An officer viewing this fugitive’s case file within StreetCred would not have any idea of the details of the case, but he’d have everything he needs in that one metadatum to take steps to ensure his safety.
Taking metadata from others
Of course, what is under frantic and frenetic discussion these days is metadata describing telephone calls, and even of Internet communication. Here again, descriptions of “pattern matching” and “link analysis” can create confusion. One great way to look at this is the creation of a “social map” showing links between people; when it’s done, it resembles an airline route map.
Say you’ve got information that a telephone number is associated with Dr. Evil. One extremely fast way of determining who really knows Dr. Evil — as opposed to who just sort of casually knows Dr Evil — would be to look at call data records. This has been practice for a very long time in the European Union (Germany banned it as unconstitutional a couple of years ago).
These calls would allow me to understand whom Dr. Evil calls and who calls Dr Evil, the number of times they call, and their general or even specific location when they do. It would let me see how long people spoke (so, for example, later, when a person says, “But I don’t know him,” the question can be asked, “Oh yeah? So why did you make 51 phone calls to him in the last six months averaging four minutes and 15 seconds each?”).

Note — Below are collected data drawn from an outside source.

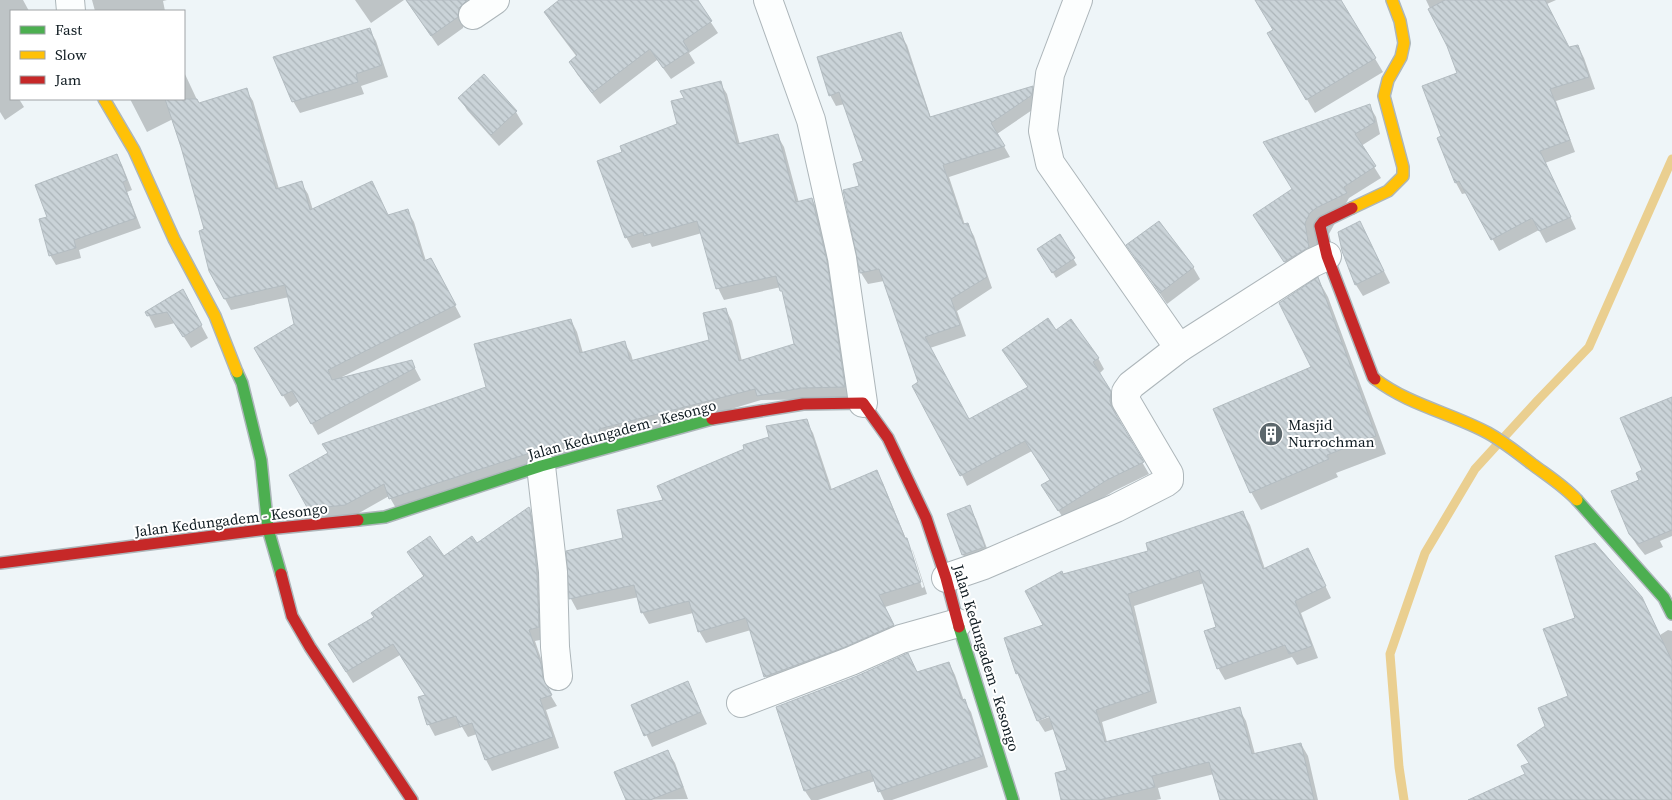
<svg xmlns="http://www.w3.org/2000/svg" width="1672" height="800" font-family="'Source Serif 4',serif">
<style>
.shadow{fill:#0003}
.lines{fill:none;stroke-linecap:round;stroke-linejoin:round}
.stream{stroke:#eacf90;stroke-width:9}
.building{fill:url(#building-back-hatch);stroke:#b3bcc1}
.street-casing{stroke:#adb6ba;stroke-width:30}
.fast-casing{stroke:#adb6ba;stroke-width:14}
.slow-casing{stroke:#adb6ba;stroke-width:14}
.jam-casing{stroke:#adb6ba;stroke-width:14}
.street{stroke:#fcfefe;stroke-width:28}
.fast{stroke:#4caf50;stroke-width:11}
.slow{stroke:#ffc107;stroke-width:11}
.jam{stroke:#c62828;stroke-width:11}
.labels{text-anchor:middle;stroke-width:4;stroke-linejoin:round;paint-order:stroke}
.poi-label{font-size:15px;fill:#0e1a20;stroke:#fff;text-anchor:start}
.street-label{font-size:15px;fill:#0e1a20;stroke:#fff}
</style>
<defs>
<pattern id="building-back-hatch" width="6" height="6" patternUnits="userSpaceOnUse" patternTransform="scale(1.25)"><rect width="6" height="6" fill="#cad3d8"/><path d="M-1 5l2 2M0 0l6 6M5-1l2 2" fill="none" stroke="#acb5b9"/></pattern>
</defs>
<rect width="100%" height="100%" fill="#eef5f8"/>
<g class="shadow">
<polygon points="0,0 23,0 29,11 11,11 11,99 19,99 24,107 5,120 0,112"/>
<polygon points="92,0 167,0 163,1 165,11 95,11"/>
<polygon points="355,0 404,0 371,23"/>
<polygon points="406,0 490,0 465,20 463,28 438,46"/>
<polygon points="561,0 696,0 718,33 689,53 695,63 671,79 657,60 600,104 577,74 570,62 577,57 552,24 545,12"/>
<polygon points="1256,0 1340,0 1383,72 1315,113 1268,34 1274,30"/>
<polygon points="1426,0 1556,0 1547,4 1569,49 1578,46 1584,58 1595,89 1556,101 1575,152 1545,163 1576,229 1546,243 1539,230 1499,251 1467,193 1462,194 1456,183 1442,137 1459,74 1448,46"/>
<polygon points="369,29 376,41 388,77 361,86 364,94 300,113 293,101"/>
<polygon points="900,34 907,45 931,118 1032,88 1039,99 1038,106 997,134 1010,157 949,177 965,225 967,224 974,236 992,288 957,311 966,336 930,348 969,420 1029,388 1056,332 1098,358 1104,369 1099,374 1116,403 1116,413 1118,421 1149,474 1114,491 1065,521 1050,497 1051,481 1032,451 967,486 919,383 884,281 868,284 861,273 844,191 860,187 864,162 845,104 836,106 830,95"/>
<polygon points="184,72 199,104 246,90 253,101 279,189 301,183 308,194 313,210 388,216 407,210 414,222 426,261 437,271 461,317 340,378 411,361 421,380 318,435 299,401 290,407 255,349 295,325 289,297 231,310 225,299 173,119 147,132 130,99 184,99"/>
<polygon points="484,76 516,112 523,124 499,146 467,110 460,98"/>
<polygon points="720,83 727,94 740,145 777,135 784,147 799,203 812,199 818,211 833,273 851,399 761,400 397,510 389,496 352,517 316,520 291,475 487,388 571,320 577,332 583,353 624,342 631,354 633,361 711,341 726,310 732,321 742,361 796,345 784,295 781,287 724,300 718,288 702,233 652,247 650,243 632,248 626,237 624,153 679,125 685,99"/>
<polygon points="1369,105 1376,117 1380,134 1361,146 1381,178 1349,198 1315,259 1292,273 1261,227"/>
<polygon points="116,155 122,165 132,190 127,192 141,228 79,250 81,258 56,265 50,255"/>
<polygon points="1360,223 1390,283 1363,296 1356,285 1343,251"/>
<polygon points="1060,236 1077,265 1056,278 1039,249"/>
<polygon points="1135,257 1193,267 1200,279 1167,304"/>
<polygon points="1318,279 1328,297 1386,454 1336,473 1338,477 1261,510 1251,492 1313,368"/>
<polygon points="189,303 208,338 191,348 175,323 155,328 147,312"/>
<polygon points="1672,399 1672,536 1660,541 1663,547 1645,555 1637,545 1630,534 1644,471"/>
<polygon points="806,421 813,433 832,490 877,472 883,483 906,539 922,588 924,587 912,549 913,551 927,594 885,607 900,637 772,688 766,677 751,630 706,643 699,631 693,613 649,624 642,612 639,597 577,610 571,599 568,552 625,539 664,501 771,438"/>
<polygon points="969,507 976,519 991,559 970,566 963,555 948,515"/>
<polygon points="528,509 536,522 545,639 535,641 547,676 548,691 557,706 546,710 559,748 492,771 486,760 477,734 468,737 462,727 435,736 429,725 419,698 427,696 400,655 353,683 336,656 376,618 424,577 408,552 444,558 477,544"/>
<polygon points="1243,513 1250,525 1265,569 1314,562 1331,598 1301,613 1318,658 1297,665 1292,657 1225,680 1218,668 1218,628 1204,583 1134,606 1157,703 1102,722 1107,742 1239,709 1246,721 1255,754 1301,744 1308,756 1318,800 1222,800 1214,774 1158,788 1161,799 1156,800 1063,800 1069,771 1054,729 1045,732 1038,721 1055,715 1024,686 1017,673 1045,625 1063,575 1150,552"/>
<polygon points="1641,598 1660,635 1668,630 1672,631 1672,800 1512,800 1526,774 1546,727"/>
<polygon points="949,663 955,675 964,701 971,712 988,767 892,800 884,800 875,781 818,800 811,800 805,791 777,707 918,674"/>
<polygon points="687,682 707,724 652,747 633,706"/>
<polygon points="668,752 675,763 688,799 627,800"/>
</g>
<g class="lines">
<polyline class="stream" points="1404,800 1399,767 1390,654 1425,553 1475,469 1538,400 1589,347 1672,159"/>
</g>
<g class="building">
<polygon points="406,0 467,0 459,8 458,17 431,36"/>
<polygon points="559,0 698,0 712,21 683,41 689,51 663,68 650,49 592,93 569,62 577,55 544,12"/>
<polygon points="1255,0 1341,0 1376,58 1306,100 1267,33 1273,30"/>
<polygon points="1445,0 1545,0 1569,47 1578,45 1589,77 1550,89 1570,140 1540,151 1571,217 1539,231 1532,218 1491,240 1459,181 1455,183 1437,138 1441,136 1422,86 1457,73 1447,46 1428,9"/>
<polygon points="370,28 382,65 356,74 358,82 292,102 273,57"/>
<polygon points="901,32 930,117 1033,86 1032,95 991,123 1005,146 943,165 963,224 968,223 987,277 951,299 960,325 925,337 969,419 1028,387 1002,350 1048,318 1056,330 1071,319 1099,358 1093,362 1111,391 1110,401 1112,408 1144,462 1107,480 1058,511 1041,485 1050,480 1025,441 960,476 912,386 918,382 879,269 860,273 843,190 859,186 853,164 863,161 839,92 829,96 817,57"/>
<polygon points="484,74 517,111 491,135 458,98"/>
<polygon points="721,81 737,144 778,134 796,202 812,198 827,261 845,387 802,388 757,396 755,389 599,429 600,433 536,451 389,499 384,484 345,505 308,509 289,475 328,453 322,444 486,387 474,344 571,319 580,353 625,341 630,361 709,340 703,313 726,308 739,361 794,344 782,291 780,291 776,276 716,289 697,221 644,236 643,232 625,238 597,161 622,152 620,146 677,124 671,101 684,98 680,91"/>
<polygon points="247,88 276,189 302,181 310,210 372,181 388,215 408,209 424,261 431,258 456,305 328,370 332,380 412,360 415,368 311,424 292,391 282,396 254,348 294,324 285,285 224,299 209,271 199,231 204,229 181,147 165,99 197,99 199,103"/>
<polygon points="1370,104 1375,122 1355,134 1376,166 1344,187 1347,193 1316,208 1310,213 1305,223 1309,247 1284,262 1253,215 1292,189 1263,142"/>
<polygon points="117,154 127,180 123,182 136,218 74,240 76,248 49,256 39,219 47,217 35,185"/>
<polygon points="1159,221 1194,267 1160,293 1126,245"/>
<polygon points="1360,221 1384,271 1355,285 1342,251 1338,232"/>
<polygon points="1060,234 1075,258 1052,273 1037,249"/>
<polygon points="1318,277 1376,436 1327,455 1329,459 1250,493 1213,409 1311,367 1279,303"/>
<polygon points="183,289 202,325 183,337 167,312 147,316 145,312"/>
<polygon points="1672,397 1672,530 1638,544 1629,534 1611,491 1639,480 1636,473 1642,470 1620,418"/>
<polygon points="807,419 830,490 877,470 905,538 907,538 921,582 879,595 894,625 845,647 764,677 746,618 698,632 689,601 641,613 634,585 569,599 566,551 623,538 617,510 663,500 657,486 744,449 743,445 769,437 766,426"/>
<polygon points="970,505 985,547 962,555 947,514"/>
<polygon points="529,507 530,509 537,573 539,627 529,630 541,664 543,678 552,695 540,699 553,737 485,760 472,723 460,727 456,716 427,725 418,697 425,695 393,644 346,672 328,644 374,617 371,613 424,576 407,552 430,536 444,556 472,536 477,543"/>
<polygon points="1243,511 1263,569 1308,548 1326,586 1295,601 1312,646 1289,654 1285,645 1217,669 1204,631 1216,627 1199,570 1128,594 1151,691 1096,710 1105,742 1240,707 1252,754 1301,743 1314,800 1220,800 1209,762 1152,776 1155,787 1099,800 1061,800 1055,773 1067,770 1049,716 1037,721 1018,673 1016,674 1004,638 1043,625 1025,591 1062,571 1063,574 1148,551 1146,543"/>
<polygon points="1595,543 1642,597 1672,661 1672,800 1468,800 1525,774 1521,766 1529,763 1517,745 1545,726 1538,708 1568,696 1543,629 1575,618 1555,556"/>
<polygon points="908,653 917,672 949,662 962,700 965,699 983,756 878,792 870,770 804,791 776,707 857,676"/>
<polygon points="688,681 701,712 644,736 631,705"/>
<polygon points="668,750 683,787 650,800 626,800 614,772"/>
</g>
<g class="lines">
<g class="street-casing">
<g id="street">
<polyline points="70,0 71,11"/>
<polyline points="768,0 811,120 842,258 863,403"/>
<polyline points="1078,0 1050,74 1043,131 1050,163 1179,348"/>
<polyline points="473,15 495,0"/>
<polyline points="541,466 553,572 555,647 558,676"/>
<polyline points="946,578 984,565 1116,508 1165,483 1169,480 1169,474 1126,401 1126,392 1131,385 1179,348 1312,263 1327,256"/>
<polyline points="741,703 851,661 901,639 958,623"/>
</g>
</g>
<g class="fast-casing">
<g id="fast">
<polyline points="237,372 242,383 261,460 268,529 281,574"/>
<polyline points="1577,500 1664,598 1672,614"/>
<polyline points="358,520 385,517 541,466 712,419"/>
<polyline points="959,627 1013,800"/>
</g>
</g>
<g class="slow-casing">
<g id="slow">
<polyline points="104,99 134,150 174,239 215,316 237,372"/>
<polyline points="1352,208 1388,191 1403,176 1403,167 1384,96 1388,80 1401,57 1404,43 1400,21 1392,0"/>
<path d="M1375,379C1409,405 1451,413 1488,433C1504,442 1518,453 1532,464C1548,476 1564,486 1577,500"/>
</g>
</g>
<g class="jam-casing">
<g id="jam">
<polyline points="1352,208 1323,222 1320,226 1327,256 1373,377 1375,379"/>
<polyline points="712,419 803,404 863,403 888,438 926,518 946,578 959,627"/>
<polyline points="0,563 268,529 358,520"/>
<polyline points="281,574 292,616 310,647 412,800"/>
</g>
</g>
<use href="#street" class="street"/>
<use href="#fast" class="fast"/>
<use href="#slow" class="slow"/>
<use href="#jam" class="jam"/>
</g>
<defs>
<g id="building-disc" transform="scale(1.25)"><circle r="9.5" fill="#5c676c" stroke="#fff"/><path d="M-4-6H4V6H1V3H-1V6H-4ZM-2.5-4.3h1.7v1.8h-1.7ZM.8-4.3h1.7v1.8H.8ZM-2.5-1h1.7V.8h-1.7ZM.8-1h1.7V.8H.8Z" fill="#fff"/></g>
</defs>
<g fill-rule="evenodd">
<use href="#building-disc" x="1271" y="434"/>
</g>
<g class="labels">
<g class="poi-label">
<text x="1288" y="430">Masjid<tspan x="1288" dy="17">Nurrochman</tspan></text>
</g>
<g class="street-label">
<text transform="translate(622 430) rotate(-15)" y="5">Jalan Kedungadem - Kesongo</text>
<text transform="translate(231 520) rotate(-7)" y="5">Jalan Kedungadem - Kesongo</text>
<text transform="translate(986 658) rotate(73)" y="5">Jalan Kedungadem - Kesongo</text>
</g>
</g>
<rect x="10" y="10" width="175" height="90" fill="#ffffff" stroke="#9fa3a6"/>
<rect x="20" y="26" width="25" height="8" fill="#4caf50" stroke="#9fa3a6"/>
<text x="55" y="35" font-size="15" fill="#0e1a20">Fast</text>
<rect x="20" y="51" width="25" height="8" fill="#ffc107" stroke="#9fa3a6"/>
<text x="55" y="60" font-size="15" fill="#0e1a20">Slow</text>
<rect x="20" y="76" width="25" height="8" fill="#c62828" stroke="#9fa3a6"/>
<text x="55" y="85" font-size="15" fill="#0e1a20">Jam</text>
</svg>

Very quickly, this would allow me to go out one level to seek more connections that are relevant. It’s really, really easy to see how investigators could use this information to, say, map out a potential terror cell, but here’s the big thing: this is how investigators disqualify people from being looked at further.
That last bit is the really important thing to remember. As Chris Swan points out over at Police Led Intelligence:
Your data is mostly safe because it’s mostly uninteresting (and that’s not the same as ‘nothing to hide, nothing to fear’, which is only ever said by politicians with something to hide who fear being found out).
The analyses are generally there to reduce from petabytes to kilobytes the size of the data-pile in which analysts search for good targets. This is not to opine that there is nothing wrong with what is happening – just as it is not to opine there’s nothing right about it. I’m making no statement at all about whether these revelations are “good” or “bad.”
This post was to give some context about just what someone might do with a lot of that kind of data, and to explain some of the kinds of thinking that goes into exploiting it once collected.